For more than a week in 2009, Gastonia resident Mark Stamey says he shared motel rooms and a haze of drug use with a man he barely knew. That man, he later learned, was Patrick Burris, the suspect police would eventually link to a string of shootings that left five people dead in Cherokee County, South Carolina.

Stamey says Burris stayed with him and his sister while the group used drugs, crashing at a Best Western and other spots. He recalls being the one who opened the door to officers at that Best Western room where Burris was ultimately found, just before a confrontation with police that ended with Burris dead. Investigators later said ballistics tied the gun used in that shootout to several of the Gaffney-area killings.

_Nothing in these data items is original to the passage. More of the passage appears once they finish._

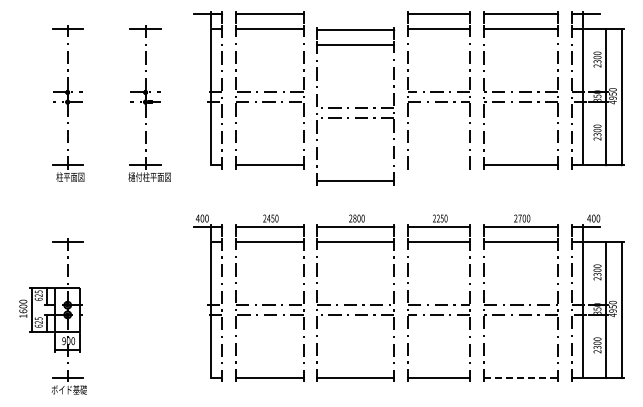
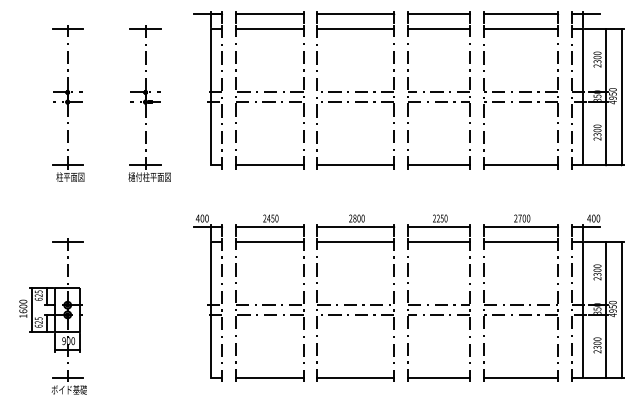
part at (355, 106) position: (355, 106) -> (355, 90)
line at (439, 165): none -> present
line at (521, 378): dashed -> solid
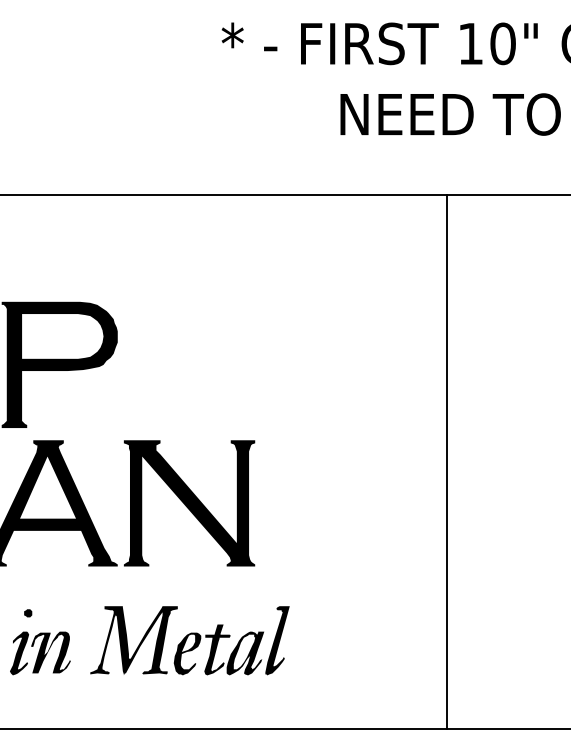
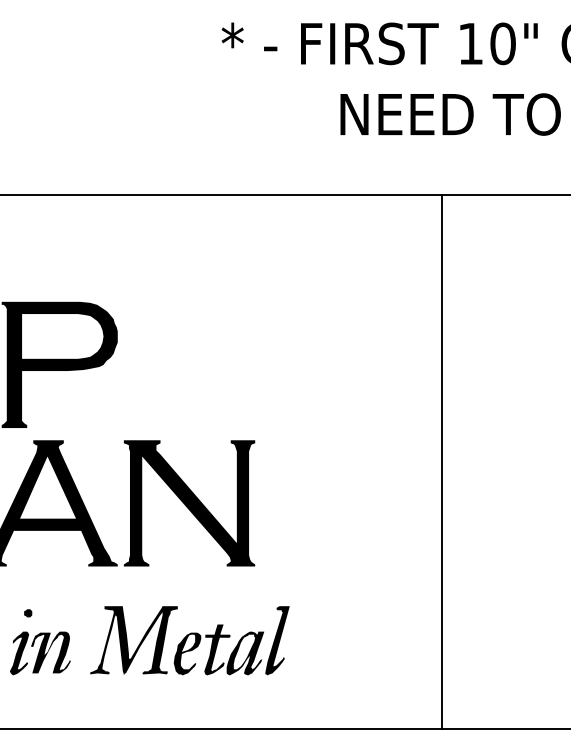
line at (447, 461) position: (447, 461) -> (442, 461)
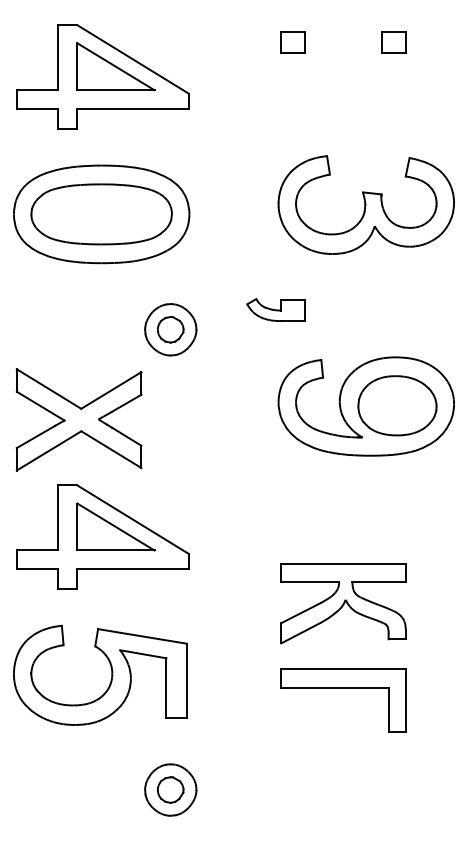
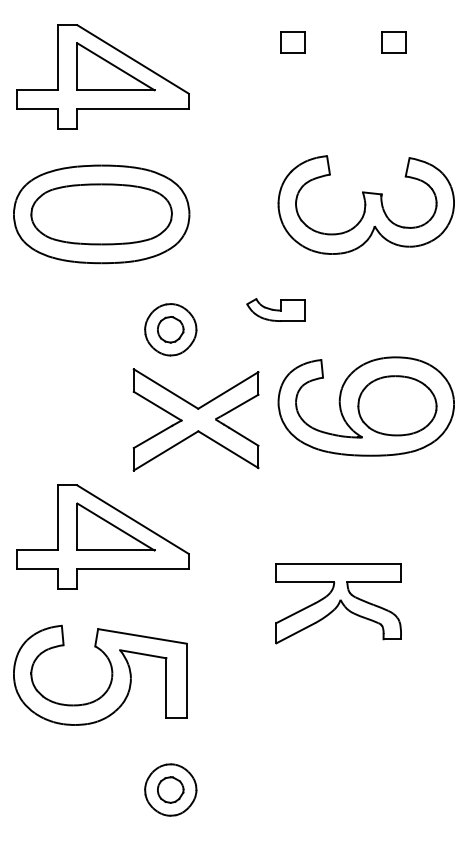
part at (78, 419) position: (78, 419) -> (195, 419)
part at (343, 603) position: (343, 603) -> (338, 603)
part at (343, 688): present -> none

In an interview with WSOC, Stamey said he met Burris through a drug dealer and never really knew where the man went when he would disappear for hours or even days at a time. Investigators now believe those gaps may have been trips back and forth to Cherokee County in the middle of the killing spree.

Stamey told the station that Burris once warned him, "One day you are going to have a story to tell," a line that did not land until after Burris had been named as the suspected shooter. "I never dreamed I would be around anyone like that," Stamey said. He added that he has since gotten clean, started his own business and credits his faith with keeping him alive long enough to change his life.

2009 Killings In Cherokee County

The violence that would later be tied to Burris unfolded over six days in late June and early July 2009. It began on June 27, when a 63-year-old peach farmer was shot. Four days later, an 83-year-old woman and her daughter were found bound and shot. Soon after, a father and his teenage daughter were shot at their family appliance store; the daughter later died from her injuries.

Ballistics tests later matched bullets from those crime scenes to the gun recovered after the Gastonia police encounter, according to The Irish Times.

How The 2009 Standoff Unfolded

Authorities say the final confrontation with Burris happened when officers responded to a burglary call at a home in the Gastonia area and found him there. During that encounter, an officer was shot in the leg before police fired back and killed Burris, as reported by The Irish Times. The same account noted that items recovered from the scene, along with ballistics tests, were later linked to the Cherokee County killings.

Investigators said Burris had been paroled only months earlier after serving nearly eight years. His lengthy criminal record, and the fact that he was back on the streets, quickly became a flashpoint for officials once he was named as the suspect. CBS News reported on law-enforcement briefings that detailed Burris' history and the multiagency investigation that followed the shootings.

Looking back, Stamey told WSOC that he considers his survival a "testimony" and hopes that his story will reach others who are caught in addiction. Turning his life around after 2009, he said, is part of a longer journey away from drugs, and he wants people to know that if he could walk away from that world, they might be able to as well.